I’ve been thinking a lot about cloud computing and storage lately. Moving to the cloud scares me. But at the same time, the convenience of having my files everywhere and always in sync is too good to pass up. Although I’ve been using a multitude of different cloud services, I’m still searching for that perfect solution where I still have control of my data.
I recently received my Raspberry Pi in the mail, which I was really excited for. I stayed up hours on end the night of preorder availability, bashing my F5 key in hopes of getting a hold of one. Yes, I eventually got my preorder in, but not after pulling close to an all-nighter and feeling like a zombie the next day. Worth it.
Of course one of the first things a lot of people do (including myself) is load up some quake 3 or connect the Pi to a TV and play around with it as a media center. Cool stuff for sure, but I kept thinking there has to be more I can get out of this thing. Just the fact that you have a full *nix based system that can fit in the palm of your hand for $25 could (and has proven to) be earth shattering.
Now of course most geeks and sysadmins will tell you they’ve been running their own servers in their homes for ages. They’re awesome for mass file storage, media transcoding/streaming, and backups. Of course there are also the downsides. You’ve dedicated a whole PC to a single task, that PC is sucking down power 24 hours a day, and you need a good place to store it. Now that devices such as the Raspberry Pi exist, everything has changed. We now have a low power, silent, and small PC that can easily handle the task of acting as a home server. Hmm…maybe we can use this to our advantage to solve the cloud issue.
So what am I proposing? An open source distributed cloud. A cloud that everyone contributes storage space to, that everyone can store data on, and that keeps data private unless explicitly shared. Sounds like a tall order, huh? I totally agree, but I think it may be feasible.
A few projects have already attempted to tackle this problem. One of the most prevalent is/was the OFF System. Although originally designed to combat copyright law, the same concept could be used for building a shared cloud. OFF works by breaking out files into small chunks, encrypting them, and storing these chunks between multiple nodes. This “encryption” essentially builds chunks from other chunks, allowing chunks to be shared between different files. No one owns these chunks but a retrieval URL acts as the “recipe” for combining the seemingly random blocks back into the original file.
Unfortunately development has come to an end and the network is severely lacking the number of nodes required to make this much more than an experiment. Because the intent of the network was essentially to skirt around copyright, this may have doomed the network from the start. Repurposed for something like a distributed storage cloud, OFF really could have taken off.

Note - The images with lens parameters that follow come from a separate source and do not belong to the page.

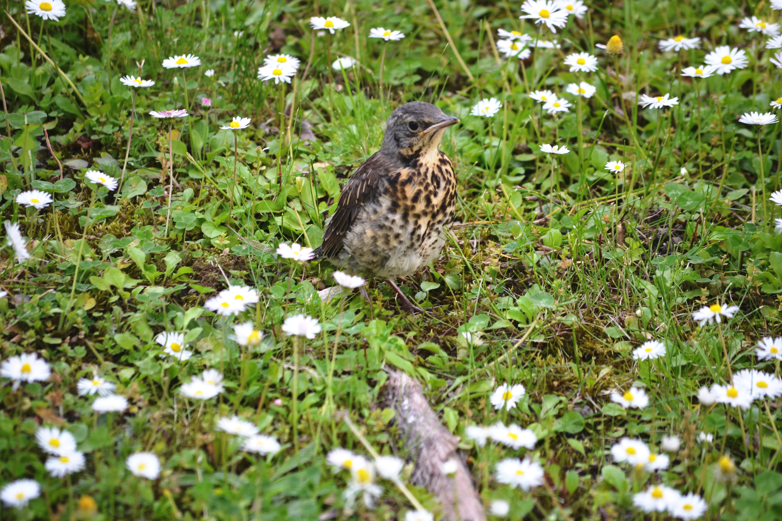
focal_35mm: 240
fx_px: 5213
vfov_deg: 5.7
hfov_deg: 8.6
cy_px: 260
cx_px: 391
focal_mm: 160
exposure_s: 1/500
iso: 450
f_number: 5.3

So how does the Raspberry Pi fit in? They’re cheap, they’re low power, and most owners already using them as servers/media centers keep them on 24 hours a day. Perfect.
There is still an issue, though. We aren’t quite there with storage yet. With the Raspberry Pi, everything is currently based around SD cards. Sure, you can connect USB drives but now we’ve just made that perfect server a bulkier package. In the next few years we should see PCs like the Raspberry Pi ship with an SSD, allowing for mass data storage out of the box. This is going to be important for this open source cloud idea to succeed.
If we could build something like this, we truly would have a massive open cloud storage system. Backups would be a thing of the past. All data would be replicated across several nodes and you could even control how redundant your data is. I’m not sure about the technical implementation, but there would need to be some sort of limits on the system. Something along the lines of only allowing users to store as much data as the storage space they have contributed.
Another problem this could potentially solve – bandwidth. When you host all of your data from your single Cable/DSL connection, it can take forever to grab files or stream some media from outside your network. With a distributed storage system like this, you’d be able to pull your media from multiple sources at a time. Technically, I’m not sure how well this would scale. Perhaps it wouldn’t scale at all. I definitely think it’s worth looking into though.
Imagine if the official Raspberry Pi image eventually shipped with something like this. By default each Pi that is brought online could contribute to the network and continue to grow the storage space available. Just as the web has come to embrace open standards, we need open data. Storing data locally has become a chore. Problems like retrieving data, out of sync files, and running backups should be a thing of the past.